▶ _Kutipan Teks_:
————————

Adakah Nabi Dari Golongan Perempuan?
Topik penting untuk dibaca:
Perhatikan agar tidak salah paham soal kenabian perempuan (نبوة النساء).
Saya jelaskan bahwa sejak dulu bahkan hingga sekarang sebenarnya para ulama sudah memperselisihkan tentang ada dan tidak adanya nabi perempuan. Ibnu Hajar al-Asqalani menjelaskan cukup singkat pro-kontra itu dalam Fathul Bari Syarh Shahih al-Bukhari (Juz 6, hlm. 529-530).
- Pertama, ulama yang menerima kenabian perempuan di antaranya adalah Imam Abu al Hasan al-Asy'ari, Ibnu Hazm, dan al-Qurthubi. Al-Imam Abu Hasan al-Asy'ari berpendapat; bahwa ada di antara kaum wanita yang menjadi "Nabi" dengan dalil² sebagai berikut:
Setiap yang didatangi malaikat berarti ia adalah seorang rasul atau nabi. Firman Allah swt:
قَالَتْ إِنِّي أَعُوذُ بِالرَّحْمَٰنِ مِنْكَ إِنْ كُنْتَ تَقِيًّا, قَالَ إِنَّمَا أَنَا رَسُولُ رَبِّكِ لِأَهَبَ لَكِ غُلَامًا زَكِيًّا
“Maryam berkata “Sesungguhnya aku berlindung dari padamu kepada Tuhan yang Maha pemurah, jika kamu seorang yang bertakwa".
Ia (Jibril) berkata “Sesungguhnya aku ini hanyalah seorang utusan Tuhanmu, untuk memberimu seorang anak laki-laki yang suci”.
(Qs Maryam: 18-19)
Firman Allah Swt. yang menyatakan pilihanNya pada Maryam:
وَإِذْ قَالَتِ الْمَلَائِكَةُ يَا مَرْيَمُ إِنَّ اللَّهَ اصْطَفَاكِ وَطَهَّرَكِ وَاصْطَفَاكِ عَلَىٰ نِسَاءِ الْعَالَمِينَ
“Dan (ingatlah) ketika Malaikat (Jibril) berkata: “Hai Maryam, Sesungguhnya Allah telah memilih kamu, mensucikan kamu dan melebihkan kamu atas segala wanita di dunia (yang semasa dengan kamu)”.
(Qs Ali Imran: 42)
Khawatir menimbulkan spekulasi liar, Ibnu Hazm segera membatasi nabi perempuan hanya pada 6 orang, yaitu; Siti Hawa, Sarah, Hajar, Ibunda Nabi Musa, Siti Asiyah dan Siti Maryam. Bahkan, al-Qurthubi hanya mengakui kenabian Siti Maryam. Ia menolak kenabian Sarah dan Hajar.
- Kedua, jumhur ulama yang menurut Qadhi Iyadh menolak kenabian perempuan. Imam Nawawi dalam kitab al-Adzkar mengutip konsensus yg menyatakan bahwa Siti Maryam bukan nabi (أن مريم ليست نبية)
Penolakan yang sama diajukan ulama lain.

————————

▶ _Entri Kumpulan Data_:

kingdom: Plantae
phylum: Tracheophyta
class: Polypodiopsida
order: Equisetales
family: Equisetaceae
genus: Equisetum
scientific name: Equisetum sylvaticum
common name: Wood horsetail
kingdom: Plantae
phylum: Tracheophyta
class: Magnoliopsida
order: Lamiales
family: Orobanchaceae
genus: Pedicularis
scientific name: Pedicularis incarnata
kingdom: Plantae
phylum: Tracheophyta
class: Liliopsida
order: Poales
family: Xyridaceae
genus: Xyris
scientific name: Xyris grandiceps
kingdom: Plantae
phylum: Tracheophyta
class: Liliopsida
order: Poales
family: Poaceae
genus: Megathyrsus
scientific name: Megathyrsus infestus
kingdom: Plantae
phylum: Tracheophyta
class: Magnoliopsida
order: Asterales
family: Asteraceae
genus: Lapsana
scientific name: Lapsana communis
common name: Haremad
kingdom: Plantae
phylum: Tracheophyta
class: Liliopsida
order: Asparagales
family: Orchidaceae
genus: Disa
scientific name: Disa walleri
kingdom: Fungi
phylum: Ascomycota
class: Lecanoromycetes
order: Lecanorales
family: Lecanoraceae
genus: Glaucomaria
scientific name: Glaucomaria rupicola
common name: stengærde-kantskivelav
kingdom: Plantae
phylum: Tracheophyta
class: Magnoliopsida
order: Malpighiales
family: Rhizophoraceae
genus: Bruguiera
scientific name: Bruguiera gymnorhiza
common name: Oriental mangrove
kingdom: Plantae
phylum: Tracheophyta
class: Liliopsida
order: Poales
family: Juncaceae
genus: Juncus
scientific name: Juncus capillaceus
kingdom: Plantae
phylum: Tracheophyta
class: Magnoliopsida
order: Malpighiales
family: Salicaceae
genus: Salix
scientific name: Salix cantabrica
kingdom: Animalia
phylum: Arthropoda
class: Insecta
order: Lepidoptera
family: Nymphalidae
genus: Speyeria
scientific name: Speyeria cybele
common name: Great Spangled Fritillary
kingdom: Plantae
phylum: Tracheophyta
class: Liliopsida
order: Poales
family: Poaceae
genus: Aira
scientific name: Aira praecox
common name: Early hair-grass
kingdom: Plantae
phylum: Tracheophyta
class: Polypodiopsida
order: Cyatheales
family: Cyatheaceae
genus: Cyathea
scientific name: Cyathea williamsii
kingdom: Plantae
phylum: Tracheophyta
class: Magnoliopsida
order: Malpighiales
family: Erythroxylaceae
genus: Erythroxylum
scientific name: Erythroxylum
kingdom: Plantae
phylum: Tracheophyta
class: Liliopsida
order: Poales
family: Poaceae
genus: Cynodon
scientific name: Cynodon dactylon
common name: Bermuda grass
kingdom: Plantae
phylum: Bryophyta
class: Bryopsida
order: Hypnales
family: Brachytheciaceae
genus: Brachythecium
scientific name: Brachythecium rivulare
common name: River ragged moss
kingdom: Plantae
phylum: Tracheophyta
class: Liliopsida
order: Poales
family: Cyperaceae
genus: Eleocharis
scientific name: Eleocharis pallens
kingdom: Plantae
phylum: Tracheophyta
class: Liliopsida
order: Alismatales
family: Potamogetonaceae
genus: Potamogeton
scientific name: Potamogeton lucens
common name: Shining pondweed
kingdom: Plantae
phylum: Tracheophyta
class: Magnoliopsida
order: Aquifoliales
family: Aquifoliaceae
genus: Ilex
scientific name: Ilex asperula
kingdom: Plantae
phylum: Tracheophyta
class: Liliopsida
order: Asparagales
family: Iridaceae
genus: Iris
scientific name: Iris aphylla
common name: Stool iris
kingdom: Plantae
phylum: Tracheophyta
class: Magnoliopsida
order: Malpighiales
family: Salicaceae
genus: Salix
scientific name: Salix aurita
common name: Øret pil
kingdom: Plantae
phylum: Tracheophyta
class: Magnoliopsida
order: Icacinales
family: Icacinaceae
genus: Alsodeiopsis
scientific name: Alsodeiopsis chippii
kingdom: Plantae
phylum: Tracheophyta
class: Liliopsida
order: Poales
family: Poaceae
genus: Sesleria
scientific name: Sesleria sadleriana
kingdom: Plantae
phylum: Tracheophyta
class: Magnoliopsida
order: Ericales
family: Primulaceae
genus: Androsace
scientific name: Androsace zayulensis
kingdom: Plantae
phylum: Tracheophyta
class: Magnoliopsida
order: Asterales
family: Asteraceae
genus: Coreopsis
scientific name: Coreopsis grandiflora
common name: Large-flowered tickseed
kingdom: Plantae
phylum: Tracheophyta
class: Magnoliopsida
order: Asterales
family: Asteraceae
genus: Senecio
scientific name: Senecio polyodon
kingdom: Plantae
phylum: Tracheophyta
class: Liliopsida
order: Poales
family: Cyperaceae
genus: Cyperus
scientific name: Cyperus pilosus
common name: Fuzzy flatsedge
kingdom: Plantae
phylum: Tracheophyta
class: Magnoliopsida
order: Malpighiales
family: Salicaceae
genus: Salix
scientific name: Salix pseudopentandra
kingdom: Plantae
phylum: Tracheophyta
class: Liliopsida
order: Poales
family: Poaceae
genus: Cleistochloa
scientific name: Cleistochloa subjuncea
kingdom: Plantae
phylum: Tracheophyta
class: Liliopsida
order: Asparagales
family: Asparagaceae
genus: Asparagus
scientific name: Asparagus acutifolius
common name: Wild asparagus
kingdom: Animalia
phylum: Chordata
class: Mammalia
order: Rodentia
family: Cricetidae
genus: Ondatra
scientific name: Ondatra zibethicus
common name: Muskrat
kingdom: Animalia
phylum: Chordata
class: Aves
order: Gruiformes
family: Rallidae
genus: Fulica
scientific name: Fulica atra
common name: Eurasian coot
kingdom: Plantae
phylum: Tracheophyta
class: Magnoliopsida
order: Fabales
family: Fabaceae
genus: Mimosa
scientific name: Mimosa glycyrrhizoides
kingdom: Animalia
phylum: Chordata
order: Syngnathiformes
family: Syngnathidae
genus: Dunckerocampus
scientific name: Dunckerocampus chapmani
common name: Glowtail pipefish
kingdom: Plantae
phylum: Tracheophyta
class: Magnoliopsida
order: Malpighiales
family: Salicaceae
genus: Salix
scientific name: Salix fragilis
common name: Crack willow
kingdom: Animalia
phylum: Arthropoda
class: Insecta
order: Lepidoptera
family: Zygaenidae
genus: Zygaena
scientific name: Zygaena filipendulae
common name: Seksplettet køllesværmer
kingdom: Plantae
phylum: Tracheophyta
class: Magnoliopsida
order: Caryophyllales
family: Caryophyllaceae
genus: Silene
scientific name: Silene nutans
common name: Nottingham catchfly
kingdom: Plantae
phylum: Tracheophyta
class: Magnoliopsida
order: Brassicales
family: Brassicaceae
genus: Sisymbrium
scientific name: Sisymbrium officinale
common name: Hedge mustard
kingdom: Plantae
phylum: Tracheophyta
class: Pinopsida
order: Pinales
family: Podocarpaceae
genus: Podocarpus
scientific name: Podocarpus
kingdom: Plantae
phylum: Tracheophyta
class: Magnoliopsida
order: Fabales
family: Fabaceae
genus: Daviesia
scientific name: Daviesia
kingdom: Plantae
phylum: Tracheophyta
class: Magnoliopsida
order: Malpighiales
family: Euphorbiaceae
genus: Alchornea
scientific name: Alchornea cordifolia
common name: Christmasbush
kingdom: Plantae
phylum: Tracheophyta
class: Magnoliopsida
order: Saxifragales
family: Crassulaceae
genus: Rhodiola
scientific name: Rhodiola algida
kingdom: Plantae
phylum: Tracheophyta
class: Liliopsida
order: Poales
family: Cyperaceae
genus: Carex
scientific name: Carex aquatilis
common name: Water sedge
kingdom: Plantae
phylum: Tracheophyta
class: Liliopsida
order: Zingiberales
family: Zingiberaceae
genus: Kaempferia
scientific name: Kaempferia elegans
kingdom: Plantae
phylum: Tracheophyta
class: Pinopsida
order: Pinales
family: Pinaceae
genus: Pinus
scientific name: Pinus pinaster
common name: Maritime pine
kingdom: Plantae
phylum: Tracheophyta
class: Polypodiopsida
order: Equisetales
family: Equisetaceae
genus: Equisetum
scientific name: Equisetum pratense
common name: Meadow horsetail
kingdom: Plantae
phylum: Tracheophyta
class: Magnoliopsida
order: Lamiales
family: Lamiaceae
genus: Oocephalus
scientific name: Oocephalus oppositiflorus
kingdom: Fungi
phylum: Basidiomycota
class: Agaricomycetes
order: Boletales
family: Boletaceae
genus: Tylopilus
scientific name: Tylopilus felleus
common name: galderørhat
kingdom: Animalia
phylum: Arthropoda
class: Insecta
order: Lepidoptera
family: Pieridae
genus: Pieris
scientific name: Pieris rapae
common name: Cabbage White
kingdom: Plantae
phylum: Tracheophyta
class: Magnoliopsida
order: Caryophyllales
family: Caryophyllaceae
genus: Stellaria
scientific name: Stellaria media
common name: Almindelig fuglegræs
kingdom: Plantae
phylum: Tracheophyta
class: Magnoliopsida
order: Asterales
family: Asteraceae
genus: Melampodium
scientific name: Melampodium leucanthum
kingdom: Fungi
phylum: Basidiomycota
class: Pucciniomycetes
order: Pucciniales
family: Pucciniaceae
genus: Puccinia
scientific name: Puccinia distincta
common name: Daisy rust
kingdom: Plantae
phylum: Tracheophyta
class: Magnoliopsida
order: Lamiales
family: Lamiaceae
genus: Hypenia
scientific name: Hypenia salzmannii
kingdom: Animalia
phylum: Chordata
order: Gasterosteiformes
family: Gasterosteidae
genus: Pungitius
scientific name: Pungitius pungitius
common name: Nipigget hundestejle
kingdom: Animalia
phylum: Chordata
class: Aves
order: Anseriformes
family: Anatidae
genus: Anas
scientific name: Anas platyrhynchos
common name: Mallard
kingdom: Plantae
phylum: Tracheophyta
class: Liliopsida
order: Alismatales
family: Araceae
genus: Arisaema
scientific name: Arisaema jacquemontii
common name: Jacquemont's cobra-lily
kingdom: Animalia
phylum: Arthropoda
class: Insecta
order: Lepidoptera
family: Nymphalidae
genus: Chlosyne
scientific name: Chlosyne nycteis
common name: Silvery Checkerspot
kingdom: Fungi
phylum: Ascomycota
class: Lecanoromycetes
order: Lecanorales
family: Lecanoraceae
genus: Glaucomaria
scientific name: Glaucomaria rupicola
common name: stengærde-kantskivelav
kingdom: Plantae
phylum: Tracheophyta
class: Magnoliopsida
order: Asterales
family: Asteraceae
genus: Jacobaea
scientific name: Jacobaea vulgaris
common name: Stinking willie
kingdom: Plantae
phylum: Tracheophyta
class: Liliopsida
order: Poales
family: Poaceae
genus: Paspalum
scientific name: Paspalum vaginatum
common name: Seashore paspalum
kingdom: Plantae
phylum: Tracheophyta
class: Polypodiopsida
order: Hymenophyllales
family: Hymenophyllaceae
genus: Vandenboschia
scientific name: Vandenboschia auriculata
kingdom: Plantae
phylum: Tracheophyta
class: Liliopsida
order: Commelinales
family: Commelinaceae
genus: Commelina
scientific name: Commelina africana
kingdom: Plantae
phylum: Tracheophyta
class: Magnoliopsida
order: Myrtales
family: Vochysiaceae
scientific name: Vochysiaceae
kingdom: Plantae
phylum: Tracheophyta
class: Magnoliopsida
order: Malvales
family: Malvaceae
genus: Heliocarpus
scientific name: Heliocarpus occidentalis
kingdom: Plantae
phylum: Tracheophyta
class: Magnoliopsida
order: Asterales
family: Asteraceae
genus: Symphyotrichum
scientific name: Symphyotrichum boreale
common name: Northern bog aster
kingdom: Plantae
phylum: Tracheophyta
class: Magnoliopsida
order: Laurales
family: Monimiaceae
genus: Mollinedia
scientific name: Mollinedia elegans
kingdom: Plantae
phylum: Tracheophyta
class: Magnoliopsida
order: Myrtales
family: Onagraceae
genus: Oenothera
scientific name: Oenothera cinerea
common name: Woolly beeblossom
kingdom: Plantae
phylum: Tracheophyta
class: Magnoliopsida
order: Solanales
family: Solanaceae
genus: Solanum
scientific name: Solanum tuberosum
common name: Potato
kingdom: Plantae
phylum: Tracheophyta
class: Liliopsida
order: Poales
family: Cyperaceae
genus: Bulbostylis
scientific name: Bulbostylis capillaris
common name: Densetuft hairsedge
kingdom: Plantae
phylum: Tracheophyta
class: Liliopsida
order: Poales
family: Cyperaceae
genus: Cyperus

————————

▶ _Soal Latihan_:
[a] Tentukan apakah tiap pernyataan berikut sesuai dengan kutipan tentang nabi perempuan: (i) Ibnu Hazm membatasi nabi perempuan hanya pada enam orang; (ii) al-Qurthubi mengakui kenabian Sarah dan Hajar; (iii) Imam Nawawi mengutip konsensus bahwa Siti Maryam adalah nabi. Jawab ya atau tidak untuk masing-masing, disertai kata-kata penentu dari kutipan.
[b] Salin tanpa perubahan bagian kutipan tentang nabi perempuan mulai dari "Khawatir menimbulkan spekulasi" hingga "diajukan ulama lain.".

▶ _Jawaban Tiap Soal_:
[a]
(i) Ya: "Ibnu Hazm segera membatasi nabi perempuan hanya pada 6 orang"
(ii) Tidak: "Ia menolak kenabian Sarah dan Hajar."
(iii) Tidak: "mengutip konsensus yg menyatakan bahwa Siti Maryam bukan nabi"

[b]
Khawatir menimbulkan spekulasi liar, Ibnu Hazm segera membatasi nabi perempuan hanya pada 6 orang, yaitu; Siti Hawa, Sarah, Hajar, Ibunda Nabi Musa, Siti Asiyah dan Siti Maryam. Bahkan, al-Qurthubi hanya mengakui kenabian Siti Maryam. Ia menolak kenabian Sarah dan Hajar.
- Kedua, jumhur ulama yang menurut Qadhi Iyadh menolak kenabian perempuan. Imam Nawawi dalam kitab al-Adzkar mengutip konsensus yg menyatakan bahwa Siti Maryam bukan nabi (أن مريم ليست نبية)
Penolakan yang sama diajukan ulama lain.